start DOCUMENT EXCERPT

Non-Disclosure States: Complete List and What It Means for Real Estate Investors
Non-disclosure states are states where the actual sale price of a real estate transaction is not recorded in the public record. For investors, wholesalers, and appraisers, this creates a significant challenge: you cannot simply look up what a property sold for by searching county records. Instead, you need alternative methods to determine after-repair value (ARV) and evaluate comparable sales. As of 2026, there are 12 non-disclosure states in the United States, and understanding which states they are, and how to work around the lack of data, is essential for anyone investing across multiple markets.
Complete List of Non-Disclosure States (2026)
The following 12 states do not require that the sale price be recorded on the deed or made available in public records:
| State | What Is Recorded | Workaround Notes |
|---|---|---|
| Alaska | Deed only, no price | Small market; MLS access is critical |
| Idaho | Deed only, no price | MLS is primary comp source |
| Indiana | Sales disclosure form filed, but not always in digital public records | County assessor may have data; some counties digitize |
| Kansas | Deed only, no price | County appraiser offices may share informally |
| Louisiana | Deed only, no price | Napoleon Code system; title abstracts sometimes show price |
| Maine | Real estate transfer tax return filed, but restricted access | Transfer tax amount can be reverse-engineered to estimate price |
| Mississippi | Deed only, no price | MLS is often the only reliable source |
| Missouri | Deed only, no price | Some counties publish voluntary disclosures |
| Montana | Realty transfer certificate filed, not always public | Department of Revenue may have data |
| New Mexico | Deed only, no price | Small market; agent relationships matter |
| North Dakota | Deed only, no price | Very small market; limited MLS coverage |
| Texas | Deed only, no price | Largest non-disclosure state; MLS and property data platforms are essential |
| Utah | Deed only, no price | Wasatch Front MLS covers most transactions |
| Wyoming | Deed only, no price | Very small market; agent contacts are critical |
Note: Some sources list 12 non-disclosure states, others list 13 or 14 depending on how they classify states like Indiana and Maine where partial data exists. The states above are the most commonly cited where sale prices are not reliably available in public deed records.

end DOCUMENT EXCERPT
start GIVEN ENTRIES

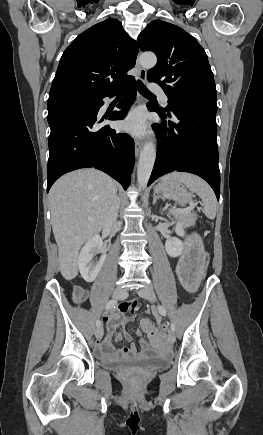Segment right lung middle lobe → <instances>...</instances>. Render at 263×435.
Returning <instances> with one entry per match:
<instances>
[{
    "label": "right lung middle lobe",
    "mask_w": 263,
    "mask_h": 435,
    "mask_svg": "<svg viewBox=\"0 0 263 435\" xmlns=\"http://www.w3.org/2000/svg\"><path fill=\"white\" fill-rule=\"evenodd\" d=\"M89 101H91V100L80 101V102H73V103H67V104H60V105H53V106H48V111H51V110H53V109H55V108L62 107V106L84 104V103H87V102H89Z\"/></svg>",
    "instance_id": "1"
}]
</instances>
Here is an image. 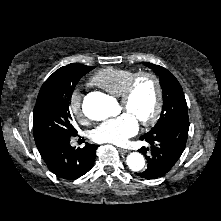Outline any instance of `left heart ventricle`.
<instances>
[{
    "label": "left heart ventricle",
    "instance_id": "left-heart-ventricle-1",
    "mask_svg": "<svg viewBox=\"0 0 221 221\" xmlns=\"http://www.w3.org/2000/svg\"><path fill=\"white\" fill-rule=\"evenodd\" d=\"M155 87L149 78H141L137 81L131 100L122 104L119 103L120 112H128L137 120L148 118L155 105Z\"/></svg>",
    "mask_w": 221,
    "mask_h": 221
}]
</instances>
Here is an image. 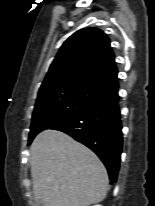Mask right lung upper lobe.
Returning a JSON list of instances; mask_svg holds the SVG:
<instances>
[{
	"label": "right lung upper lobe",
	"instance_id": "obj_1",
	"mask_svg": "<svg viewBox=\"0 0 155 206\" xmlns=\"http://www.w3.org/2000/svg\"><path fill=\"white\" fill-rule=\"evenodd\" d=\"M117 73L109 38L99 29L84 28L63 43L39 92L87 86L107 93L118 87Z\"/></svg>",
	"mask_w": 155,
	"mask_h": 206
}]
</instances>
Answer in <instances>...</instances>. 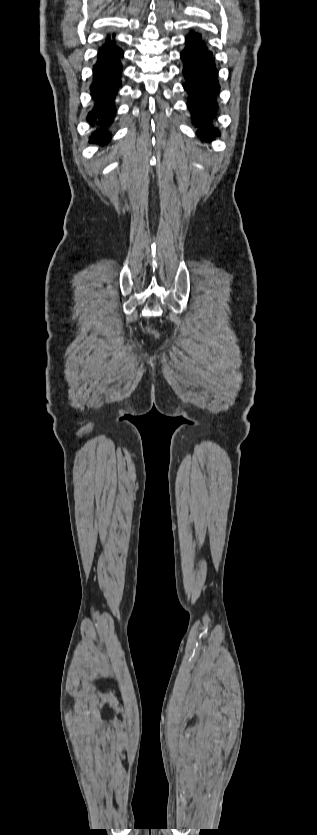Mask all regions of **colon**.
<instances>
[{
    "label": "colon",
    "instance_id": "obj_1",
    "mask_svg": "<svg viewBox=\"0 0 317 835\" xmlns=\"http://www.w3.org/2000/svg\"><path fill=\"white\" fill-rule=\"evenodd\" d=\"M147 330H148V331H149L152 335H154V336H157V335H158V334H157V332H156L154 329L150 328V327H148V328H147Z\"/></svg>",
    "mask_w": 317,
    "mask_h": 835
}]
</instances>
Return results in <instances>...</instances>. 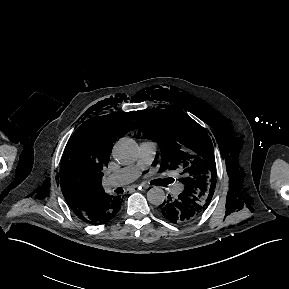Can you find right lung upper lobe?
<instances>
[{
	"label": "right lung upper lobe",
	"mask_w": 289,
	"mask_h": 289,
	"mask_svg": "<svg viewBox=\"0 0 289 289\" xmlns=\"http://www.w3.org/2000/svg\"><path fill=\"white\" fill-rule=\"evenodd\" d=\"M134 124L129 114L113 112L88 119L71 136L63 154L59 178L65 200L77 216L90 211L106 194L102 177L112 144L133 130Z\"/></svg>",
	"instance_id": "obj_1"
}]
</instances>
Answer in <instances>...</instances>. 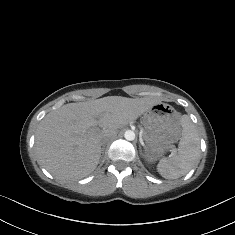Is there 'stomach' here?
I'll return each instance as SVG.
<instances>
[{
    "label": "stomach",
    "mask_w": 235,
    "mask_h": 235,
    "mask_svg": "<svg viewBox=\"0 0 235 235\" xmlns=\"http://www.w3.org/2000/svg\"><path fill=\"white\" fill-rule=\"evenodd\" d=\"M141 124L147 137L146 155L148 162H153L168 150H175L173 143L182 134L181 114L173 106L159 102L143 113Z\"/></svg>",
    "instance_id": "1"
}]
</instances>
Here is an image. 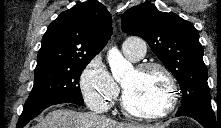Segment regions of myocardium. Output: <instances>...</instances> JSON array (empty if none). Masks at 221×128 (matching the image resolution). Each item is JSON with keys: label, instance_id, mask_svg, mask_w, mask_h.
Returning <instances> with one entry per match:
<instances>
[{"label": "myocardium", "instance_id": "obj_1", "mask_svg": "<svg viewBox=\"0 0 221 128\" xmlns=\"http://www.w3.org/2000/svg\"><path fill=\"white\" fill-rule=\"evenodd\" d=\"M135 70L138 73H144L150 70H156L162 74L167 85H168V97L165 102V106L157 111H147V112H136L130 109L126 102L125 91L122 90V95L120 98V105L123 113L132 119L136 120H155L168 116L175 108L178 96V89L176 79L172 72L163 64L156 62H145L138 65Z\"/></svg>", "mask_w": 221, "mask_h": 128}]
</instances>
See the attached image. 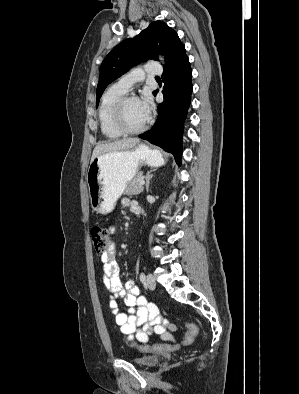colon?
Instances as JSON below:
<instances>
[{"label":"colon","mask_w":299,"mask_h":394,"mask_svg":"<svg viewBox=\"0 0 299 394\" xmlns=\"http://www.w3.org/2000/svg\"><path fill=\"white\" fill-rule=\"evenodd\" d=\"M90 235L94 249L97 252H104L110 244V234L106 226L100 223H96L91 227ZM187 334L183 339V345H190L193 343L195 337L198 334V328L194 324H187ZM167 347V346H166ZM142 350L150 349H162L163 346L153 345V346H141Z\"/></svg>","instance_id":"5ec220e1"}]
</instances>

end GIVEN ENTRIES

# PROBLEMS AND TASKS
1) Copy the part of the non-disclosure states page starting with "Non-Disclosure States: Complete" and going on through "Non-Disclosure States (2026)".
2) Decide whether each statement below agrees with the non-disclosure states page. Answer yes or no for each, and quote the words from the page that settle it. (a) Texas is described as the largest non-disclosure state. (b) In Maine, the real estate transfer tax return is open for anyone to see. (c) In Louisiana, title abstracts never show the price.

# LIST OF SOLUTIONS
1)
Non-Disclosure States: Complete List and What It Means for Real Estate Investors
Non-disclosure states are states where the actual sale price of a real estate transaction is not recorded in the public record. For investors, wholesalers, and appraisers, this creates a significant challenge: you cannot simply look up what a property sold for by searching county records. Instead, you need alternative methods to determine after-repair value (ARV) and evaluate comparable sales. As of 2026, there are 12 non-disclosure states in the United States, and understanding which states they are, and how to work around the lack of data, is essential for anyone investing across multiple markets.
Complete List of Non-Disclosure States (2026)

2)
(a) Yes: "Largest non-disclosure state"
(b) No: "Real estate transfer tax return filed, but restricted access"
(c) No: "title abstracts sometimes show price"